When you hear that the road is closed from “Brighton Beach to the Border,” it means the state has determined that the risk of a “mass stranding” (where hundreds of cars get stuck and plows can’t reach them) is higher than the risk of cutting off the towns. In recent years, MnDOT has become slightly more proactive about “pre-emptive” closures. They’ve learned that it is easier to close the road before a semi-truck jackknifes and blocks a fleet of plows than it is to clear the wreckage in a whiteout.
Cove Point Lodge in Beaver Bay is one business that stayed open, sharing a Facebook video of staff celebrating their preparedness as a bearded employee stood in snow up to his armpits, broadcasting Cove Point as the place to be.
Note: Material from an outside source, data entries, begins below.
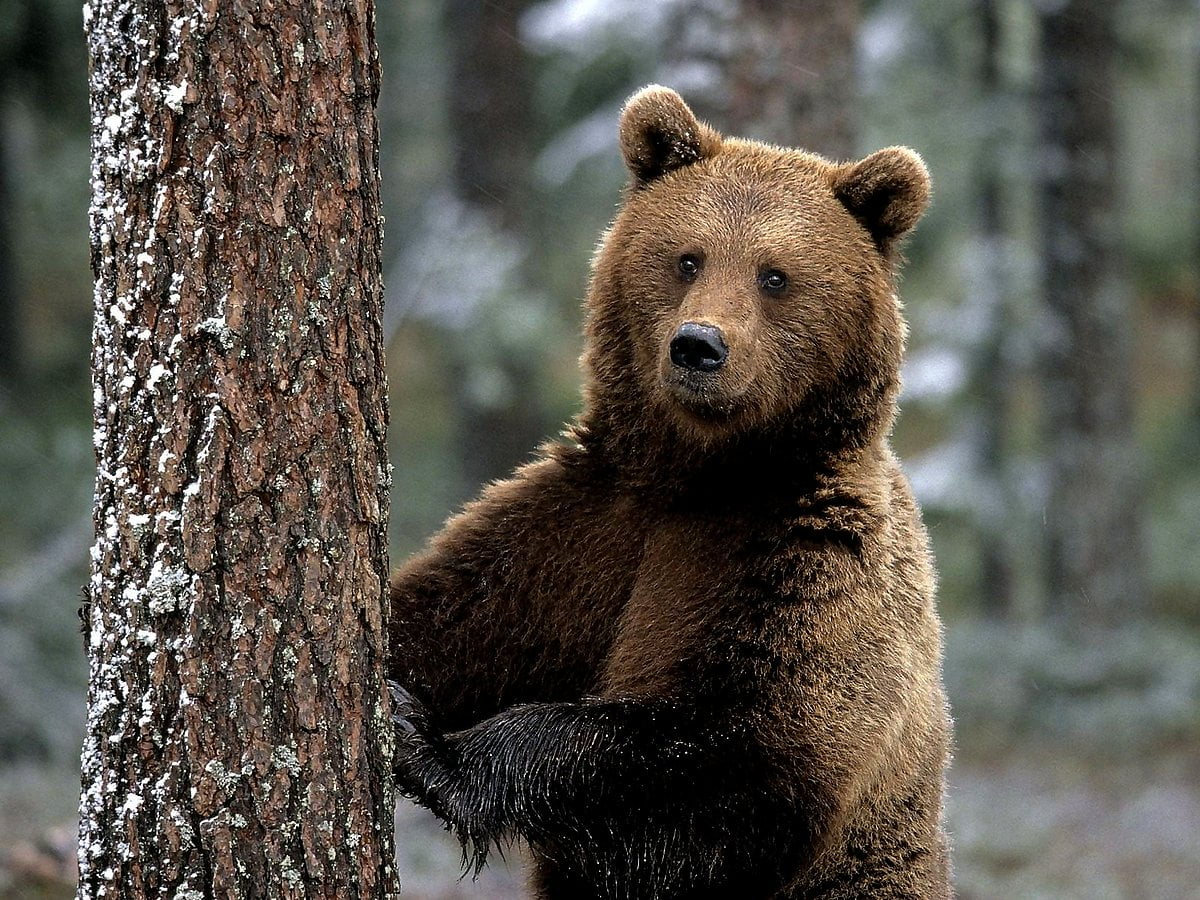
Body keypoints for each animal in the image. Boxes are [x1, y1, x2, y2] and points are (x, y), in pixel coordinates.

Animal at [388, 86, 950, 900]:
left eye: (774, 275)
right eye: (688, 257)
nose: (698, 346)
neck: (705, 472)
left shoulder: (803, 562)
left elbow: (733, 760)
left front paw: (433, 749)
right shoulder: (582, 528)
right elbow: (448, 615)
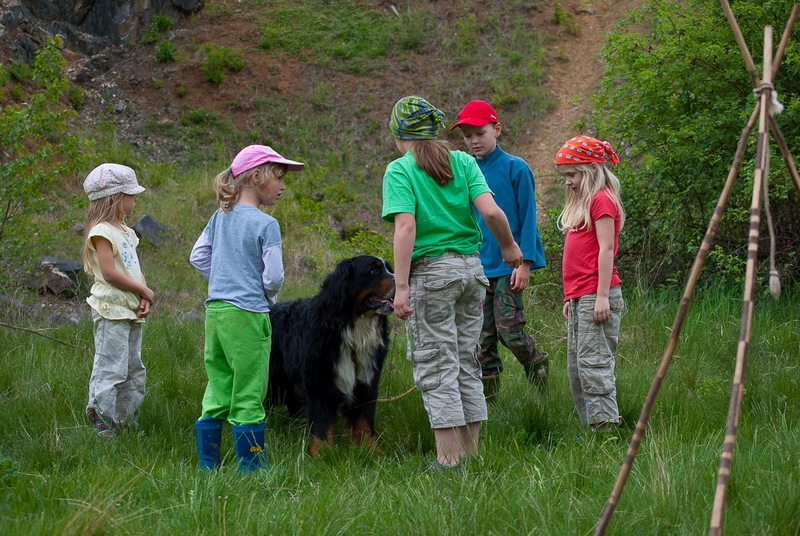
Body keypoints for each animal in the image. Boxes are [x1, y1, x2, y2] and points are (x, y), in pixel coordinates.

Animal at [268, 255, 396, 456]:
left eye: (389, 269)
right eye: (374, 270)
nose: (400, 279)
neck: (352, 329)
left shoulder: (367, 381)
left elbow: (364, 419)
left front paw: (371, 450)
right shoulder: (319, 382)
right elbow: (322, 422)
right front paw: (322, 453)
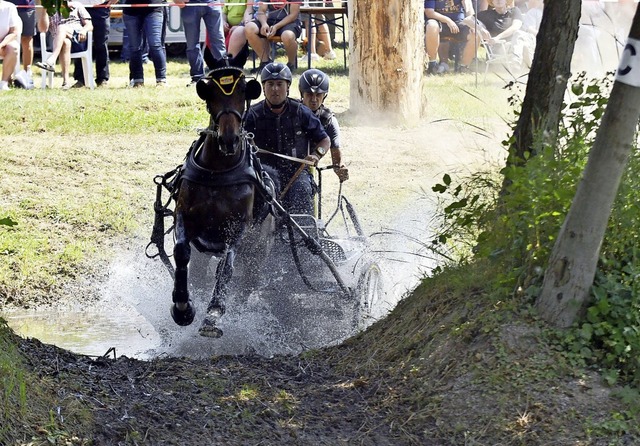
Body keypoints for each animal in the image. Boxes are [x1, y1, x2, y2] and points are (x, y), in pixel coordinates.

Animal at [169, 63, 272, 338]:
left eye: (243, 92)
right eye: (210, 94)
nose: (228, 139)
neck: (217, 172)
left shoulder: (236, 227)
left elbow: (226, 267)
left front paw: (214, 313)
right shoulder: (185, 216)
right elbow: (181, 252)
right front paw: (183, 307)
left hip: (258, 253)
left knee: (247, 283)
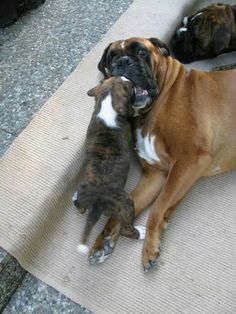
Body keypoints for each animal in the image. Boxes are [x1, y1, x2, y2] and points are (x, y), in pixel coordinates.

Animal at [88, 37, 236, 272]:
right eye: (112, 57)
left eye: (141, 51)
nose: (123, 62)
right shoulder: (154, 176)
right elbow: (125, 205)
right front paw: (103, 241)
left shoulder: (189, 160)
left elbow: (158, 207)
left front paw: (150, 247)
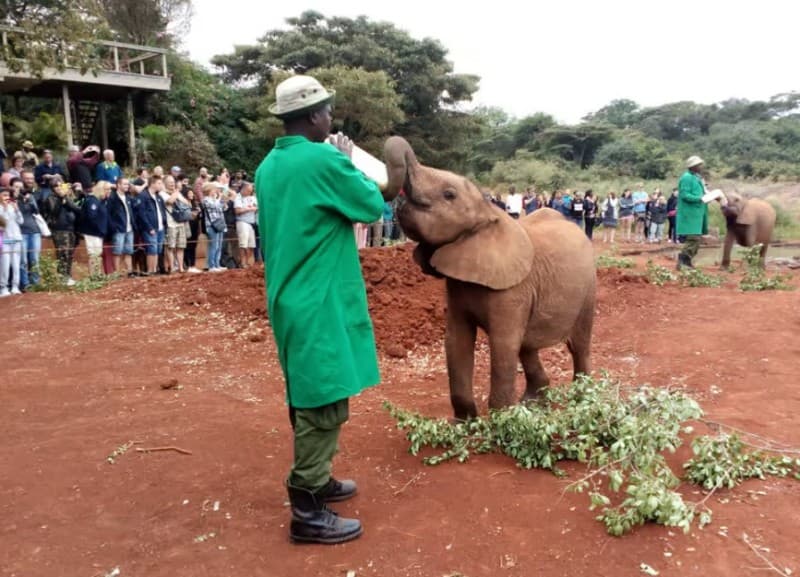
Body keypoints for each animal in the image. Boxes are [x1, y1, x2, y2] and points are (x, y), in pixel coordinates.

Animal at [382, 136, 596, 420]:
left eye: (449, 195)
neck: (489, 212)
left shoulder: (514, 290)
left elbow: (503, 346)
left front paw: (501, 421)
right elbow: (457, 341)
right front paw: (464, 422)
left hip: (589, 289)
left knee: (578, 345)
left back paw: (582, 400)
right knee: (527, 346)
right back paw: (533, 404)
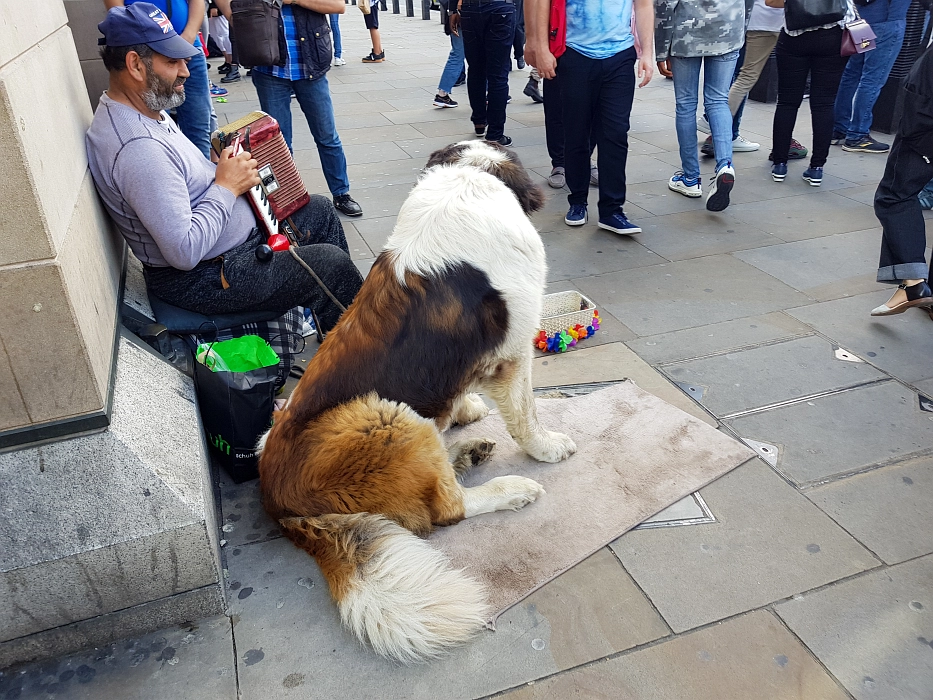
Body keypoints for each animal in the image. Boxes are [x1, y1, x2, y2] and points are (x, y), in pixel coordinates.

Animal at [256, 138, 576, 660]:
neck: (468, 177)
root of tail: (279, 506)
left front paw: (466, 411)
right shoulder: (513, 353)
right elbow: (526, 412)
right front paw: (547, 447)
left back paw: (465, 451)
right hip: (383, 415)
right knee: (447, 509)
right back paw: (508, 489)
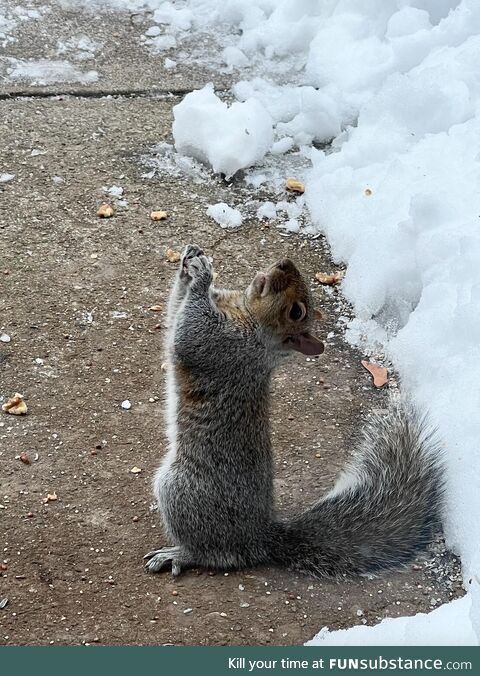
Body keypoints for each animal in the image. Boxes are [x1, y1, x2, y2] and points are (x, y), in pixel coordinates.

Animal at [144, 244, 444, 578]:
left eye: (296, 312)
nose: (285, 263)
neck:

Returning to the impacts in the backcountry, Kaare Melby of Finland grew up on a remote, off-grid homestead in Finland, where he lives today with his wife and two daughters. Although connected to the power grid for years now, it is still accessed by a mile-long driveway that dips down through a valley and rises to the house. For about one-eighth of a mile of that driveway, Melby reported drifts of heavy snow up to 10 feet high after the storm ended on Thursday. As of the 24th, the drive is still not passable by car, but they have cleared a walking path through the drifts to a family car they keep parked at the road. “It’s all part of living here,” Melby said, “and walking is part of our life.”
One casualty of the storm at the Melby homestead was the fiber-optic line linking them to the internet. A plow severed it.
Events like this intense storm show how communities come together to help each other cope. Melby credits his friends and neighbors for helping him clear as much of his driveway as possible.
“At 40 now, it’s definitely a challenge living on the homestead,” Melby said. “But it gives me the opportunity to teach my kids what I learned growing up here.”
With snowfall rates between two and three inches per hour for more than a day, this winter storm is one for the record books. In particular, it made the town of Hovland, sitting alongside Lake Superior’s Chicago Bay, the “snow capital” of this event and the source of local pride (and exhaustion) for Hovlanders that comes with it.
Although Lake Superior always gets the last word on the weather, this storm above all highlights the decency and resilience of the people who call the North Shore home.